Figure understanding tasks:
_ _ _ _ _

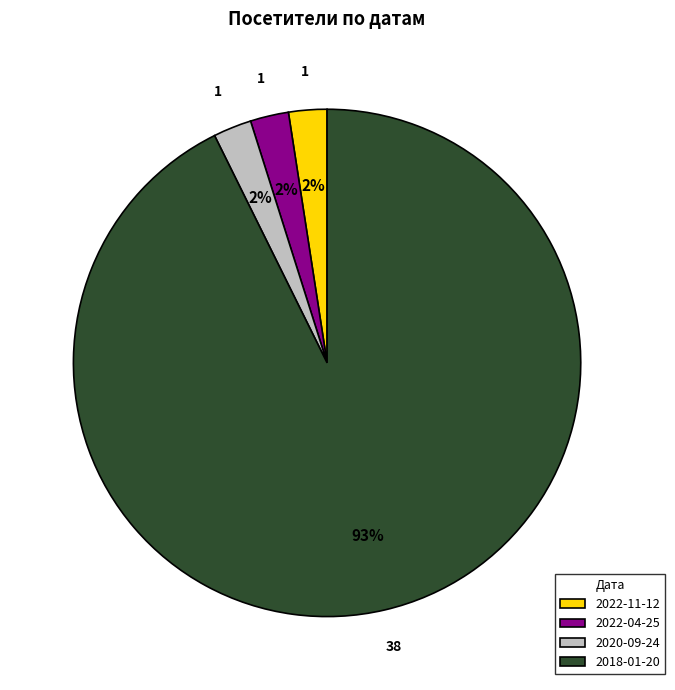

The 2018-01-20 slice represents 80% of the pie. True or false?

False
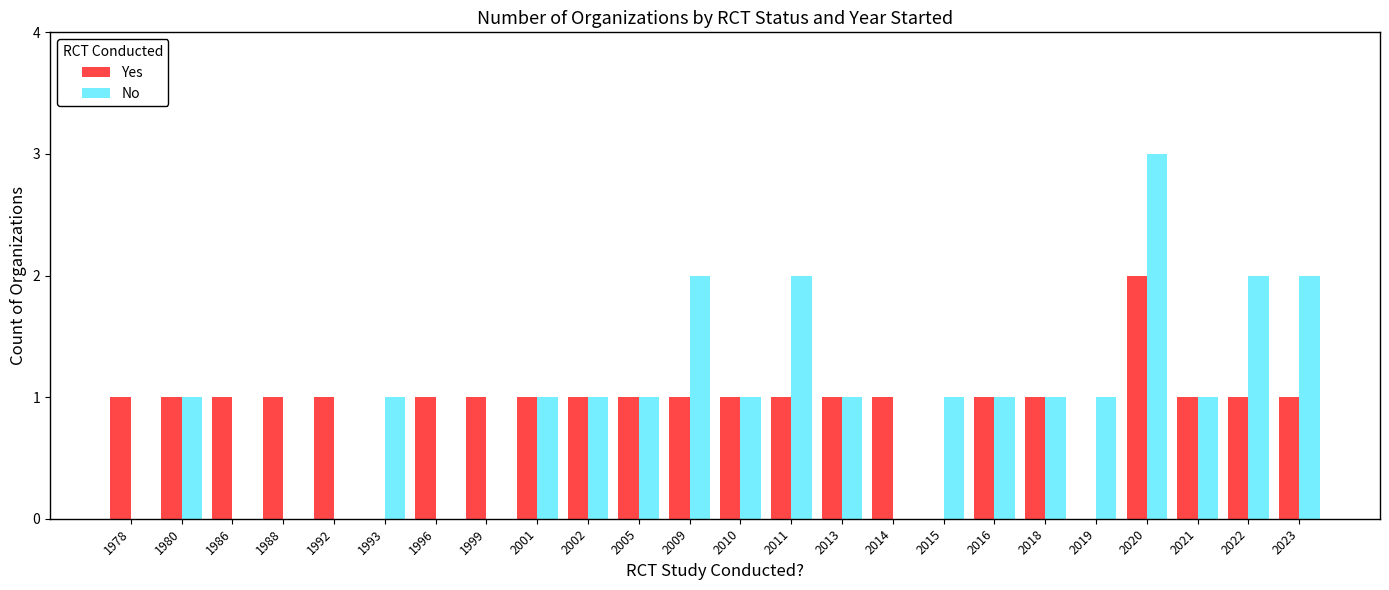

Reading left to right, what are all the values shown in this chart?

Yes: 1978=1	1980=1	1986=1	1988=1	1992=1	1993=0	1996=1	1999=1	2001=1	2002=1	2005=1	2009=1	2010=1	2011=1	2013=1	2014=1	2015=0	2016=1	2018=1	2019=0	2020=2	2021=1	2022=1	2023=1
No: 1978=0	1980=1	1986=0	1988=0	1992=0	1993=1	1996=0	1999=0	2001=1	2002=1	2005=1	2009=2	2010=1	2011=2	2013=1	2014=0	2015=1	2016=1	2018=1	2019=1	2020=3	2021=1	2022=2	2023=2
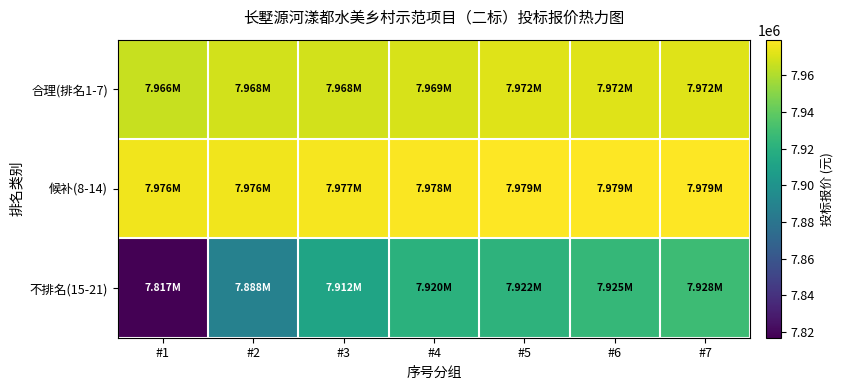

How many distinct data groups are displayed?

3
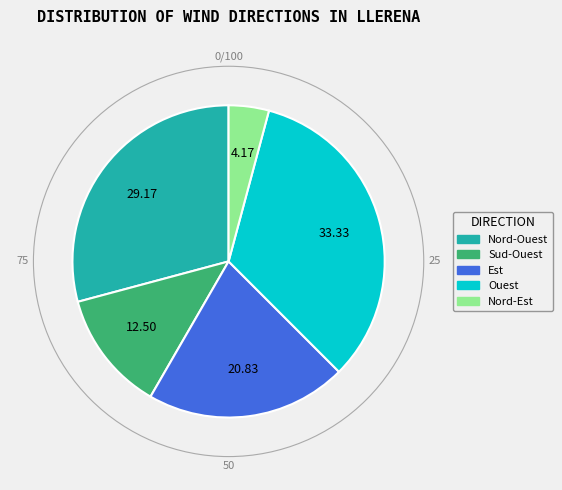

Does Nord-Est represent more than half of the total?

No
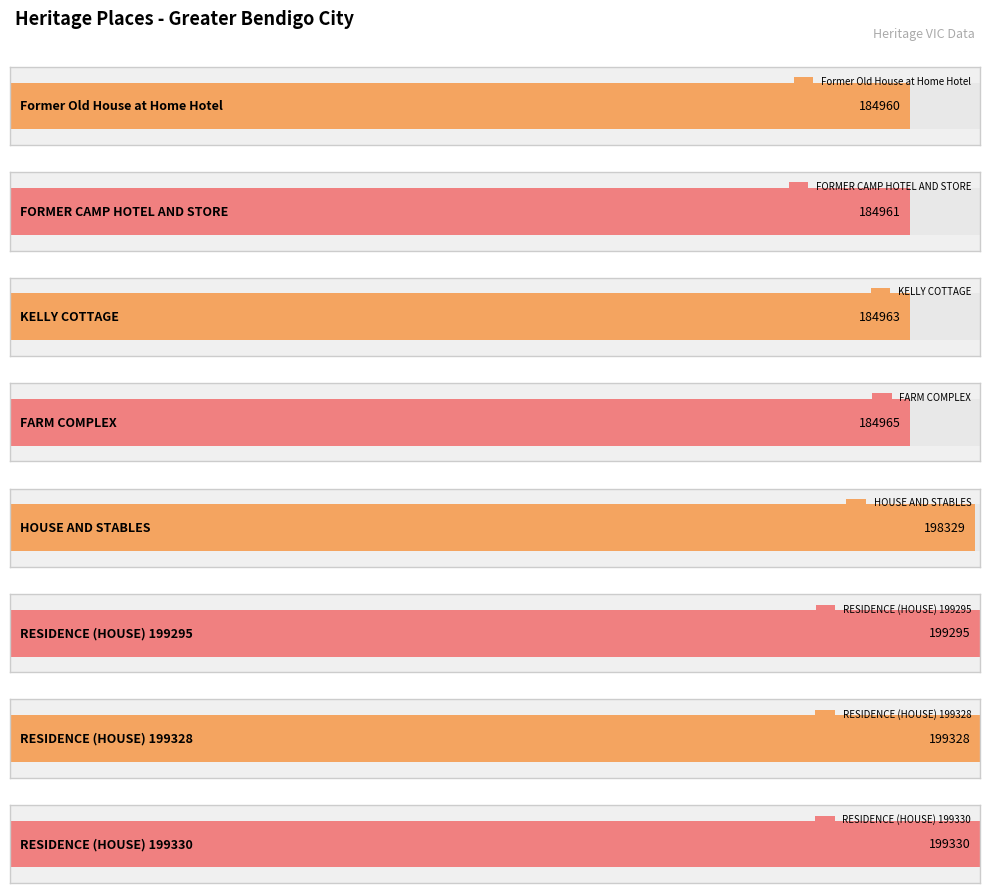

The value at Former Old House at Home Hotel is 184960. True or false?

True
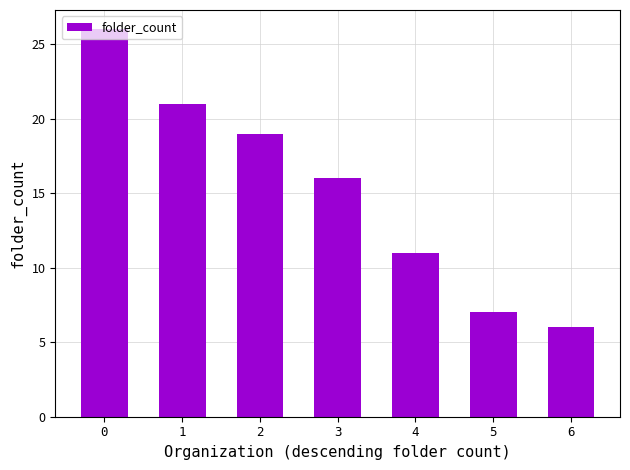

List the labels in order of value, largest first.

0, 1, 2, 3, 4, 5, 6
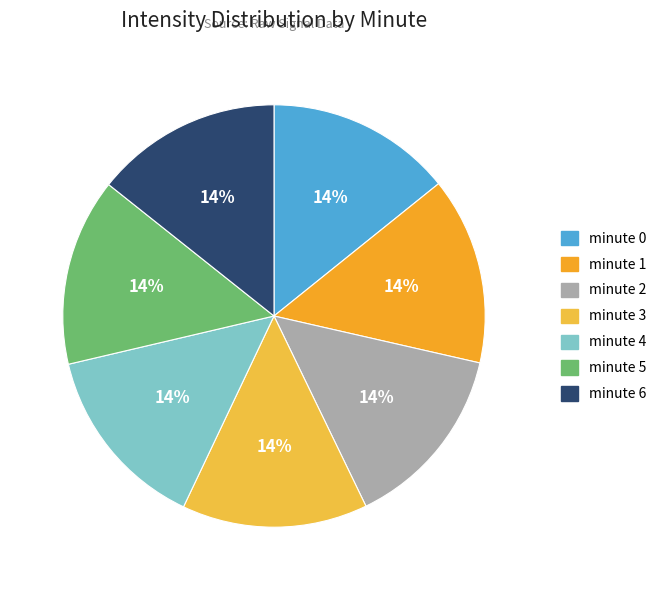

What percentage is the minute 6 slice, to the nearest percent?

14%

_ _ _ _ _

Please copy all of the records above word for word, leaving out the pictures.

Response area:
The 2018-01-20 slice represents 80% of the pie. True or false?

False

Reading left to right, what are all the values shown in this chart?

Yes: 1978=1	1980=1	1986=1	1988=1	1992=1	1993=0	1996=1	1999=1	2001=1	2002=1	2005=1	2009=1	2010=1	2011=1	2013=1	2014=1	2015=0	2016=1	2018=1	2019=0	2020=2	2021=1	2022=1	2023=1
No: 1978=0	1980=1	1986=0	1988=0	1992=0	1993=1	1996=0	1999=0	2001=1	2002=1	2005=1	2009=2	2010=1	2011=2	2013=1	2014=0	2015=1	2016=1	2018=1	2019=1	2020=3	2021=1	2022=2	2023=2

How many distinct data groups are displayed?

3

Does Nord-Est represent more than half of the total?

No

The value at Former Old House at Home Hotel is 184960. True or false?

True

List the labels in order of value, largest first.

0, 1, 2, 3, 4, 5, 6

What percentage is the minute 6 slice, to the nearest percent?

14%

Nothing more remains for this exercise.